For any State to make sex a qualification that must ever result in the disfranchisement of one entire half of the people is to pass a bill of attainder, or an ex post facto law, and is therefore a violation of the supreme law of the land. By it the blessings of liberty are for ever withheld from women and their female posterity. To them this government has no just powers derived from the consent of the governed. To them this government is not a democracy. It is not a republic. It is an odious aristocracy; a hateful oligarchy of sex; the most hateful aristocracy ever established on the face of the globe; an oligarchy of wealth, where the right govern the poor. An oligarchy of learning, where the educated govern the ignorant, or even an oligarchy of race, where the Saxon rules the African, might be endured; but this oligarchy of sex, which makes father, brothers, husband, sons, the oligarchs over the mother and sisters, the wife and daughters of every household--which ordains all men sovereigns, all women subjects, carries dissension, discord and rebellion into every home of the nation.
Webster, Worcester and Bouvier all define a citizen to be a person in the United States, entitled to vote and hold office. The only question left to be settled now is: Are women persons? And I hardly believe any of our opponents will have the hardihood to say they are not. Being persons, then, women are citizens; and no State has a right to make any law, or to enforce any old law, that shall abridge their privileges or immunities. Hence, every discrimination against women in the constitutions and laws of the several States is today null and void, precisely as in every one against Negroes.
Define each word below, as Anthony uses it in her speech. If you cannot determine the meaning, look up the word.
- 19th amendment to the U.S. Constitution
- Seneca Falls Convention
- ex post facto
Answer each question completely, using well-formed sentences. Although there is no "correct" answer, please support your answer with evidence from Anthony's speech.
- What "crime" was Susan B. Anthony arrested for? Does she think she committed a crime? What textual evidence can you offer for support?
- According to Anthony, do governments have the legitimate authority to give people their rights? What evidence from the text can you offer to support your answer?
- What is a "Bill of Attainder"? Why does Anthony call a law that does not allow women the right to vote a bill of attainder?
- Anthony writes, "An oligarchy of learning, where the educated govern the ignorant, or even an oligarchy of race, where the Saxon rules the African, might be endured." However, she also writes, "every discrimination against women in the constitutions and laws of the several States is today null and void, precisely as in every one against Negroes." Is this a contradiction? Why do you think Anthony says one thing in one paragraph, and something seemingly different in another?

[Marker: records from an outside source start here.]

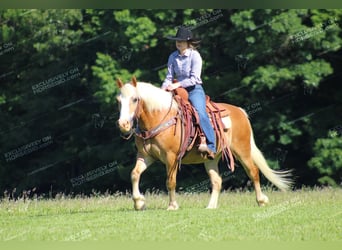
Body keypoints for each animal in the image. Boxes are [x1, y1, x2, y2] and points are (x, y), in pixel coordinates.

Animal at [115, 77, 292, 210]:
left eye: (135, 99)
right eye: (118, 101)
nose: (123, 124)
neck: (158, 118)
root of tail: (240, 111)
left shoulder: (171, 157)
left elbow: (170, 181)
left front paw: (172, 205)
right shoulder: (146, 156)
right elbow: (134, 174)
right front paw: (139, 203)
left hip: (242, 150)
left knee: (253, 172)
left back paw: (261, 200)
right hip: (211, 158)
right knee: (217, 181)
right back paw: (211, 206)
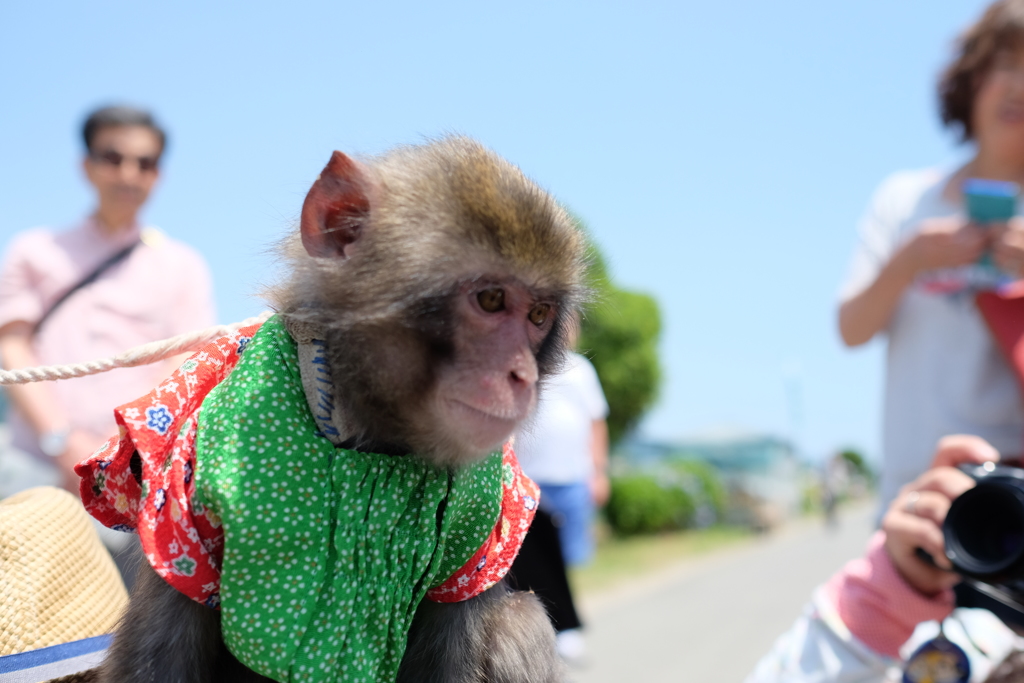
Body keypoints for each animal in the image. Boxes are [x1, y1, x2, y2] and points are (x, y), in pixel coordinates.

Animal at [72, 137, 589, 683]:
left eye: (538, 315)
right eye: (490, 300)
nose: (522, 376)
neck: (375, 438)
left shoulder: (478, 533)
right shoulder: (179, 511)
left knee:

Susan B. Anthony delivered variations of this speech several times between 1872 and 1873. Obviously the situation for women, at least in the United States, has changed significantly since then. Examine the role that women have in politics, business, law, organized religion, education, or government. Please limit your scope to one of these areas. Do you perceive any disparities between the opportunities for men and women for advancement and achievement in any of these areas? Are there differences in expectations? In a 500 - 750 word essay discuss whether disparities between women and men exist in any of these areas; use examples. If you perceive that no disparities exist, assert that belief as your thesis and support your thesis with examples. You may use research as well as your own observation to write this essay.